Export steps¶
Steps required to export data to various destinations.
ExportStep¶
-
class
ExportStep(model, query=None, search=None, object_ids=None)[source]¶ Fetch the requested data from the database.
This step will query the database and pass on the raw returned query results.
In an export pipeline, the first step will usually be the ExportStep itself. This step gathers data from the database to be converted and formatted further at a later point in the pipeline.
You can either supply a query argument containing a MongoEngine query
or a search argument with options used to construct an ElasticSearch query.
Arguments:
str model: A model name or identifier, as used in the generic RESTful API endoints.
list query: A list of actions to perform on the model class directly as queries. Example:
"query": [ ["objects", { "name__startswith": "A", }], ["order_by", ["last_login"]] ]
dict search: An ElasticSearch query object
Added context:
str mode: Will be set to
'export'- dict export
type model: Will be set to the model class
str model_name: Will be set to the model name (str)
ConvertStep¶
-
class
ConvertStep(attributes, model=None)[source]¶ Prepare a list of raw attribute values for all documents.

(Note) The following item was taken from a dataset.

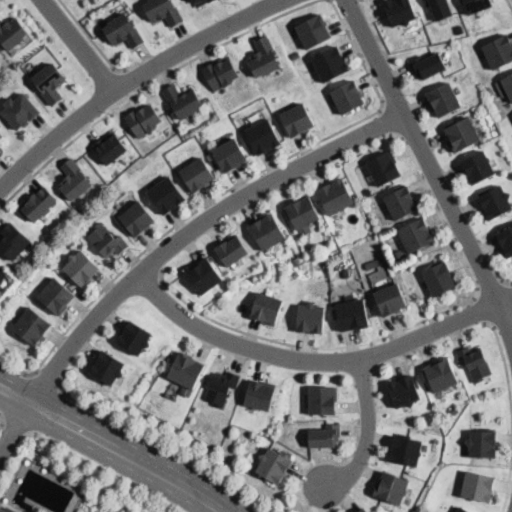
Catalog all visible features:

The converter step is responsible for transforming the acquired data to a more appropriate format, only containing fields we actually requested.
Arguments:
- list attributes: A list of attributes to extract. Can be a dotted-path to fetch
values from a related model field. E.g.
['foo', 'user.name']
Added context:
- dict convert
list attributes: Will be a copy of the supplied arguments list.
FormatStep¶
-
class
FormatStep(target=None, depth=None, collapse=False, value_map=None, **options)[source]¶ Format data in a flat or nested hierarchical structure.
- TODO: Infinite recursion detection and prevention:
To prevent exporting recursive documents, there must be a filter present for the attribute that points to the same class of documents.
Example: Exporting page with attribute parent must set a filter in the likes of parent=None (which only gets applied to the root documents being exported).
-
__init__(target=None, depth=None, collapse=False, value_map=None, **options)[source]¶ Configure data conversion for this step.
- Parameters
target (str) – Currently supported is ‘text’ and ‘json’ Defaults to text, which will convert everything to str before writing.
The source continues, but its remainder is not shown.